[Source passage]
########

4K Image Capturing: the ultimate video surveillance solution?


So far this year, the security industry has seen the release of several new 4K surveillance cameras from leading security brands, marking a notable increase in 4K solutions on the market.


4k first started appearing in the security industry with the realise of several 4K cameras at last year's ICS West. However, the recent increased the hype surrounding this cutting edge technology has stirred some debate and contest in the industry as to the application, functionality and adoption of 4K.


Covering the key information and challenges surrounding 4K, this article aims to give you a overview of this technology which should help you decide if your company or site could benefit from this solution. 

What is 4K?

4K, called 4K Ultra HD in full, offers images that are four times the resolution of Full HD (1080p) (and 9 the size 720p HD) therefore providing larger, more detailed images and video.

Characteristics can be generally summarized as:

  • Resolution of at least 3840x2160, or 8.3 megapixels
  • Frame rate up to 120 fps
  • Aspect ratio 16:9
  • Color fidelity and a much larger color palette than HDTV

In security, this extended resolution results in wider coverage, higher quality images and superior zoom, allowing end users to expand their surveillance area while still able to magnify and closely examine the images captured.

########

[Brief 1] List the characteristics of 4K given in the bulleted list of the article on 4K surveillance cameras above.
[Brief 2] Write a continuation of the article on 4K surveillance cameras, starting after its final sentence.

Data entries
########

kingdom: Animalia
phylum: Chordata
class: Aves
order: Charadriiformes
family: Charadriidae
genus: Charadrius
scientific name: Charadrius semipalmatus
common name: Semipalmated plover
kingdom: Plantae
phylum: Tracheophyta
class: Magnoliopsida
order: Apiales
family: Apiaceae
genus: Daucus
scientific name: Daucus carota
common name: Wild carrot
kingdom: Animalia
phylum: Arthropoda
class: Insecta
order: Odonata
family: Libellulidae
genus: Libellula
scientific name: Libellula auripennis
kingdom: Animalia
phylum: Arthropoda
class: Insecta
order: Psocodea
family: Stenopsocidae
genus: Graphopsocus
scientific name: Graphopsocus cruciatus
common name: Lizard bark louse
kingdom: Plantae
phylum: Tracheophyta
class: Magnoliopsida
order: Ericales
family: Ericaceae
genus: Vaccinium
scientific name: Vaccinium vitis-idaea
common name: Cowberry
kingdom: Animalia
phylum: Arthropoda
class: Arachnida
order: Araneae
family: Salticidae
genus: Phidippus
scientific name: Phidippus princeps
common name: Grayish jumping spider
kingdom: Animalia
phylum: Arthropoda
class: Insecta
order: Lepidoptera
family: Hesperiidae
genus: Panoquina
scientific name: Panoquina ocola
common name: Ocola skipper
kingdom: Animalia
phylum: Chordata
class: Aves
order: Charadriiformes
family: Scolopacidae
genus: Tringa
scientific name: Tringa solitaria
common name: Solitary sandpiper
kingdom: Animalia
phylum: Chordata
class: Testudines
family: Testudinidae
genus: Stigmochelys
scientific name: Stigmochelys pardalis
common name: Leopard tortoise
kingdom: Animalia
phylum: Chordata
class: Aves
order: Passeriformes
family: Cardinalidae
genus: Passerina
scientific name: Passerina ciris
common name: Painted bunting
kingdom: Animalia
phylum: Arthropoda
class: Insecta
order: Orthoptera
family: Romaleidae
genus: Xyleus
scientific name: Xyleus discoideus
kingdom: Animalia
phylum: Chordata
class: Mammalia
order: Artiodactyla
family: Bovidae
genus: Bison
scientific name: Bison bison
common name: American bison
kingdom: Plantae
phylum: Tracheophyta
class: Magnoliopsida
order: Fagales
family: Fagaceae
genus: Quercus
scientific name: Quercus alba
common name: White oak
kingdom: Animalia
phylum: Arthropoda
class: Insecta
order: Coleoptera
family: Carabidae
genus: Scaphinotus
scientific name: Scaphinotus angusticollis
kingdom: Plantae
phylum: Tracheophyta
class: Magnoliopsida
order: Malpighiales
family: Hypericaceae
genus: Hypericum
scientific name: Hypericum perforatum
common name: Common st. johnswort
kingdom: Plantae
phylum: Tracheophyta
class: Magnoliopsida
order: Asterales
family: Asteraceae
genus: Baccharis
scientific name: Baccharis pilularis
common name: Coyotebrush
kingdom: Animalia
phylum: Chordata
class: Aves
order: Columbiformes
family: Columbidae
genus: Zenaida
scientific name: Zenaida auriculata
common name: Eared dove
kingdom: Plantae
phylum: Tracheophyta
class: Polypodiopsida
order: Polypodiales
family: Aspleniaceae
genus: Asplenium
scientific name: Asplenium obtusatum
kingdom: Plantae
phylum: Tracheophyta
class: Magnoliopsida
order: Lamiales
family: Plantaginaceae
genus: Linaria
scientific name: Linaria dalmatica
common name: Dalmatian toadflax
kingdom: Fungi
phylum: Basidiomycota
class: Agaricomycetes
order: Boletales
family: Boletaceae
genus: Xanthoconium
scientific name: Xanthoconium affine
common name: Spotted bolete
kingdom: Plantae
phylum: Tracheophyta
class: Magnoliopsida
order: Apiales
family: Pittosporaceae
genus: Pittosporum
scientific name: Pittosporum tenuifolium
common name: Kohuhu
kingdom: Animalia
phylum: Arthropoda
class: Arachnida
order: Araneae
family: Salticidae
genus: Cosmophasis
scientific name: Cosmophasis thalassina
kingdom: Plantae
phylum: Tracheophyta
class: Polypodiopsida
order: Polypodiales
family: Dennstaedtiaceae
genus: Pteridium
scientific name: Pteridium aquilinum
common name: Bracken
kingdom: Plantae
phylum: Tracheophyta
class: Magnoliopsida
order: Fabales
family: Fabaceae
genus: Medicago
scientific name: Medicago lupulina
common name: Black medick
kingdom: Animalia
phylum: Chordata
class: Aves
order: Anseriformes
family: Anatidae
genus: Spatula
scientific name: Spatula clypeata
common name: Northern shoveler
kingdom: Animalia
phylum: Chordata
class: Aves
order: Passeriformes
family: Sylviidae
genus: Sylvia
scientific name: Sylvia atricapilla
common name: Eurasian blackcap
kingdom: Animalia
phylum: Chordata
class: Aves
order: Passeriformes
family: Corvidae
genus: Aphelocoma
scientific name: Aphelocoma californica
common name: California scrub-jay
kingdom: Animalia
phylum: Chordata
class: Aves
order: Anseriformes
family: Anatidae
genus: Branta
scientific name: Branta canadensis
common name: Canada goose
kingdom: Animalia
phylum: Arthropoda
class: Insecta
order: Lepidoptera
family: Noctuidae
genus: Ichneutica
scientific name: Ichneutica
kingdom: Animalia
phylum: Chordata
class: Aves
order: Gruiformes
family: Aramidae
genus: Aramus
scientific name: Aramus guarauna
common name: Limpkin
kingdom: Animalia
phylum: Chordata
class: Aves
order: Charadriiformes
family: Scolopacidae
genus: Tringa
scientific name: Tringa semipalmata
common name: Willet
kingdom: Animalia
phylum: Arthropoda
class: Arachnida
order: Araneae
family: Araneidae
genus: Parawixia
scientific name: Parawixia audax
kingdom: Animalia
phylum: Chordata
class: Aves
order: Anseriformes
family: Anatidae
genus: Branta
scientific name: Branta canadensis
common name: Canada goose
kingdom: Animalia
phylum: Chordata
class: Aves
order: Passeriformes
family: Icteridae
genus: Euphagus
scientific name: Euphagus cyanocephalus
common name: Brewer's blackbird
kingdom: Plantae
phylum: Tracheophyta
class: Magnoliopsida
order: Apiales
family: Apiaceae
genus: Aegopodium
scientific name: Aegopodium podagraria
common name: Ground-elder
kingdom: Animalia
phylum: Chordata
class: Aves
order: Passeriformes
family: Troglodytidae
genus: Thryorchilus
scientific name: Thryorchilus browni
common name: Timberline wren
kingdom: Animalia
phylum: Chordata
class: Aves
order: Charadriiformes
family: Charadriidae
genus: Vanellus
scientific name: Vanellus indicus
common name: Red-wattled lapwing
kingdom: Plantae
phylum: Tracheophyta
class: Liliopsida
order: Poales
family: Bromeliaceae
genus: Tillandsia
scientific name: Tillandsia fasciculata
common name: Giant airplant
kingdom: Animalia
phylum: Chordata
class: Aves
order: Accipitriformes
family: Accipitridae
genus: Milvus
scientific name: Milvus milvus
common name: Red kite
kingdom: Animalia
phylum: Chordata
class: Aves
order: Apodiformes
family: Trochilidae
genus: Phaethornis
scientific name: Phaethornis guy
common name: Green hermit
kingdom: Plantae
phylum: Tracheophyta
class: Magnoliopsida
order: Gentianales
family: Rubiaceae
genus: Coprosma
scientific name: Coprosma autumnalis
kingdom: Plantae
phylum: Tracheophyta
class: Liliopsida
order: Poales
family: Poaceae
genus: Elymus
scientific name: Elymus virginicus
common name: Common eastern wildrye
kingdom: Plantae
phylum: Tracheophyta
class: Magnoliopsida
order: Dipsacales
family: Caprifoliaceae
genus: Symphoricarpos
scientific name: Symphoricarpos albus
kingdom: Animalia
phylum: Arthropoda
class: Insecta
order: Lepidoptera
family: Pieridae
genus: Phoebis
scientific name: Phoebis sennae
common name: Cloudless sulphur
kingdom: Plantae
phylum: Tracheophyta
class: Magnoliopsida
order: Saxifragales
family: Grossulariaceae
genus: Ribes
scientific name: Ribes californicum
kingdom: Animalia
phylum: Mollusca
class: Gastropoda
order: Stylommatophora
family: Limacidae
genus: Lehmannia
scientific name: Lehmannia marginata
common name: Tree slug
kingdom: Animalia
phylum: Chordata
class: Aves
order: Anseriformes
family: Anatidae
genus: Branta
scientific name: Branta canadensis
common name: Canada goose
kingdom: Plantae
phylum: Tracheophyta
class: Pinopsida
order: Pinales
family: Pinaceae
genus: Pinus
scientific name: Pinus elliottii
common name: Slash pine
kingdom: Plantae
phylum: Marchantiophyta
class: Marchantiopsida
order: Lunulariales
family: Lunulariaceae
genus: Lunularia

########

[Final result 1]
- Resolution of at least 3840x2160, or 8.3 megapixels
- Frame rate up to 120 fps
- Aspect ratio 16:9
- Color fidelity and a much larger color palette than HDTV

[Final result 2]
However, it's not as simple as just buying and installing a 4K camera to capture dramatically higher resolution images. There are several challenges that may be faced or issues that may need to be considered before going ahead with adopting 4K. But first, let's look at the advantages.

The Advantages

Key advantages include:

  • Increased image size and number of pixels enables superior detail on zoom, allowing end users to better identify suspects and criminals via both facial recognition and license plate recognition. In addition, higher frame rate may also enable a clear image to be captured even if the subject is moving. Such clear images may help solve cases or could be used to prosecute in court.

  • Ability to ‘see more with less’ allowing end users to reduce the number of cameras needed to cover an area (by as much as half), therefore helping reduce ownership and operational costs.


  • Can have on board analytics providing more detail regarding people monitoring and mapping customer paths, helping provide more accurate information useful for business intelligence and to gain market knowledge.

The Challenges

Image Quality

It sounds counter intuitive, but 4K cameras do not necessarily guarantee sharp and high quality images. Although this is the goal, various factors can affect the ability to produce such images and some brands or models do a better job than others.

4K cameras can unfortunately often come at the expense of WDR or low light sensitivity, resulting in reduced image quality in challenging lighting conditions. Tests recently carried out by one third party research company compared 4K cameras from of numerous leading video surveillance brands and found that several models experienced image quality issues when face with low level lighting situations.

In addition, other factors which can affect image quality are the lens, illumination and compression efficiency.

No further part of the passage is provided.